══ Exercise materials ══
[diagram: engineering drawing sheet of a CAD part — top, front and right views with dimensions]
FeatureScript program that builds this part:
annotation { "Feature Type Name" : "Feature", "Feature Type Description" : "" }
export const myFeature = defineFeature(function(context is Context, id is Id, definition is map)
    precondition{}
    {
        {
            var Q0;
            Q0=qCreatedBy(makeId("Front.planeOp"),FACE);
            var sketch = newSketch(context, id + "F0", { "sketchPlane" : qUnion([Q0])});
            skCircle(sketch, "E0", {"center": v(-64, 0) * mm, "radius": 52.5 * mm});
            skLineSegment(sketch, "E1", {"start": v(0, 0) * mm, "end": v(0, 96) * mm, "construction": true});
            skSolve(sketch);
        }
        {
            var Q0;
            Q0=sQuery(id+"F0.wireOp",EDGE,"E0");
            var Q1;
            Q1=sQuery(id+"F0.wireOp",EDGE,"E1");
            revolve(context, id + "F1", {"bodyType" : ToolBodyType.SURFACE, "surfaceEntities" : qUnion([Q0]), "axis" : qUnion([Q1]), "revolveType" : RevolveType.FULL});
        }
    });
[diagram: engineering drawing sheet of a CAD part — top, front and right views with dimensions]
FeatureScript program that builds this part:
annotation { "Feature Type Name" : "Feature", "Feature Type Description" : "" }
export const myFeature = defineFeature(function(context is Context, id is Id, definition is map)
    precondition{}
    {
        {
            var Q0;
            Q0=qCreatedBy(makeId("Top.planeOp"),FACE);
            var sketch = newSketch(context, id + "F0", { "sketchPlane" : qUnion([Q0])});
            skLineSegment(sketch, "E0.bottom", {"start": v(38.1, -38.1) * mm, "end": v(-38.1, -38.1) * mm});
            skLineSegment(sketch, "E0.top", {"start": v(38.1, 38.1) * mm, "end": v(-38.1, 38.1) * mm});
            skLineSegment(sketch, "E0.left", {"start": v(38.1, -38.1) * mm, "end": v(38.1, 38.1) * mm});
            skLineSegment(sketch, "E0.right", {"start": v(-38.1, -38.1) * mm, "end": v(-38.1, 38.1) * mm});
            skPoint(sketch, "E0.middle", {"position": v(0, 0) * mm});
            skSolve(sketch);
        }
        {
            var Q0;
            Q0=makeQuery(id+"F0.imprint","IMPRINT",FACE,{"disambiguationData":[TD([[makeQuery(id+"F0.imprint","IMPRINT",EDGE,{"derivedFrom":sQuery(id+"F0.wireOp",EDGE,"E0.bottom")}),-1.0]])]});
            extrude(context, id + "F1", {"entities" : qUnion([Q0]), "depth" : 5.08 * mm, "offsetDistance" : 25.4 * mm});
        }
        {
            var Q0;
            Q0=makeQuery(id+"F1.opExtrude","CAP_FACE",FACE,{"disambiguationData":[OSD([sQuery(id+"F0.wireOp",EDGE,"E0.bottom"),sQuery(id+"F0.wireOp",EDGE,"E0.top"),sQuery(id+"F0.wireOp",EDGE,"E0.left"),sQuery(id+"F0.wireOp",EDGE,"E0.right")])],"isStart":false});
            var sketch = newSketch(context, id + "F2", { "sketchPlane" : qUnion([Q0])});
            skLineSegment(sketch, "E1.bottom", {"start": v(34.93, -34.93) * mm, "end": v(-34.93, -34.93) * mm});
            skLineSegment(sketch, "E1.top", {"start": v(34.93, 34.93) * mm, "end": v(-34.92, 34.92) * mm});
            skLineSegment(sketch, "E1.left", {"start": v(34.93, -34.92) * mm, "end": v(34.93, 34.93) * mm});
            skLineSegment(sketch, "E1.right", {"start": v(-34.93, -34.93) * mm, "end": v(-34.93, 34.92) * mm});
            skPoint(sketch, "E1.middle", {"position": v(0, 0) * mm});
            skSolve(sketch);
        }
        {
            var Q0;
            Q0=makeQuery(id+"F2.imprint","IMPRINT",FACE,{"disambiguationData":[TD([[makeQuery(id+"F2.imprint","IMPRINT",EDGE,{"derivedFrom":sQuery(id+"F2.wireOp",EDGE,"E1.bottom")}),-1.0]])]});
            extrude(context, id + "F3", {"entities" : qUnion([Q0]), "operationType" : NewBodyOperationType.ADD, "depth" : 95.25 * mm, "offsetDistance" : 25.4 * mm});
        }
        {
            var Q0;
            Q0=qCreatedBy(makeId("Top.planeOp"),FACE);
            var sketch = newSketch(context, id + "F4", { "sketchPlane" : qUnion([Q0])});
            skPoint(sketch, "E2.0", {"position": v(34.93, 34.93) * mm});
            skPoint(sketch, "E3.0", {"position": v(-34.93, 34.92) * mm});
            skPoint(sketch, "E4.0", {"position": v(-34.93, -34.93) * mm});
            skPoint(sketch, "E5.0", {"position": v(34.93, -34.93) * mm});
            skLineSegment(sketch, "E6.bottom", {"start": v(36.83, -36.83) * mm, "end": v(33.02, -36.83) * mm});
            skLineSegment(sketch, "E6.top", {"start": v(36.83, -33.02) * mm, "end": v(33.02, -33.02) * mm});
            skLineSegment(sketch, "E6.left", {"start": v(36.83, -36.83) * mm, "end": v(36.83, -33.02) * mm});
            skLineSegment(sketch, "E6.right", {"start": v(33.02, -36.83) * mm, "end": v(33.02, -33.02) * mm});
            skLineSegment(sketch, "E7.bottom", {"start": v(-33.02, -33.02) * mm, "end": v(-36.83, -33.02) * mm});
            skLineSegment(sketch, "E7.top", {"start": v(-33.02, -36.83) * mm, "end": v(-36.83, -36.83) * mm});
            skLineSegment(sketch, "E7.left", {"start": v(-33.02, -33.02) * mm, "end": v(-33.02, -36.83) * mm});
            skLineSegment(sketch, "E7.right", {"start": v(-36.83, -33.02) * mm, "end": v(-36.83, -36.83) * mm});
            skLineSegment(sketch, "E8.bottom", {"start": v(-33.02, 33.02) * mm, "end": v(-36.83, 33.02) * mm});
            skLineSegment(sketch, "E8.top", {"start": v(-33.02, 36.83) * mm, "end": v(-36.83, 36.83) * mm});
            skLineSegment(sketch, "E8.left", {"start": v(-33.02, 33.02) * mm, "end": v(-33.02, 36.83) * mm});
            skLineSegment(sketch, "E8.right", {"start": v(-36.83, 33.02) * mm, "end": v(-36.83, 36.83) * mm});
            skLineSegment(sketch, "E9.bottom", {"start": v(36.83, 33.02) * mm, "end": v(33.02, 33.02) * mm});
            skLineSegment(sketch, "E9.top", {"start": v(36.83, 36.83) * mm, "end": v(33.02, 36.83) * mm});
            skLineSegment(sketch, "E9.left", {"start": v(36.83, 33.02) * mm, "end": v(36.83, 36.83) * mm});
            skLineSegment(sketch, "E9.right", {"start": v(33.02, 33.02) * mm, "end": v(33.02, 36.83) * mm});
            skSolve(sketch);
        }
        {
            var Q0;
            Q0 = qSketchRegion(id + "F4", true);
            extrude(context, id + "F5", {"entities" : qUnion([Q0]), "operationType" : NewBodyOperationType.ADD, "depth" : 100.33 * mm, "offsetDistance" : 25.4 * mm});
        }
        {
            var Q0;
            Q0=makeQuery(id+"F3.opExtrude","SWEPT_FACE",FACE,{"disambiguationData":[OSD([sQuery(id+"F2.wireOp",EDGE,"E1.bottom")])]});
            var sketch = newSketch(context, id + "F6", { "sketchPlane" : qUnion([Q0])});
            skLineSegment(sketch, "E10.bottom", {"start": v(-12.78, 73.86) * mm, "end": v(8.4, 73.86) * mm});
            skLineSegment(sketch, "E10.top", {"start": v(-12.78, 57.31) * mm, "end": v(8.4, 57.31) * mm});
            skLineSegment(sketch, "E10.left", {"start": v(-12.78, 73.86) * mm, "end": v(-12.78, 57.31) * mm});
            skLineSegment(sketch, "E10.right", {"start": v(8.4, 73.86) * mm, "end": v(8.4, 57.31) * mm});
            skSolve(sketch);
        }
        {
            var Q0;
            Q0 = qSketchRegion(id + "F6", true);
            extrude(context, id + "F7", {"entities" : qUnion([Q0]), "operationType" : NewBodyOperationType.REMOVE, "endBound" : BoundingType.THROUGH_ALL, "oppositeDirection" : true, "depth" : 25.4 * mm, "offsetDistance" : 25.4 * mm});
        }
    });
═══
Goal of the exercise
Report each line of the listing above that contains the string "newSketch", treating uppercase and lowercase letters as different.

The answer
            var sketch = newSketch(context, id + "F0", { "sketchPlane" : qUnion([Q0])});
            var sketch = newSketch(context, id + "F0", { "sketchPlane" : qUnion([Q0])});
            var sketch = newSketch(context, id + "F2", { "sketchPlane" : qUnion([Q0])});
            var sketch = newSketch(context, id + "F4", { "sketchPlane" : qUnion([Q0])});
            var sketch = newSketch(context, id + "F6", { "sketchPlane" : qUnion([Q0])});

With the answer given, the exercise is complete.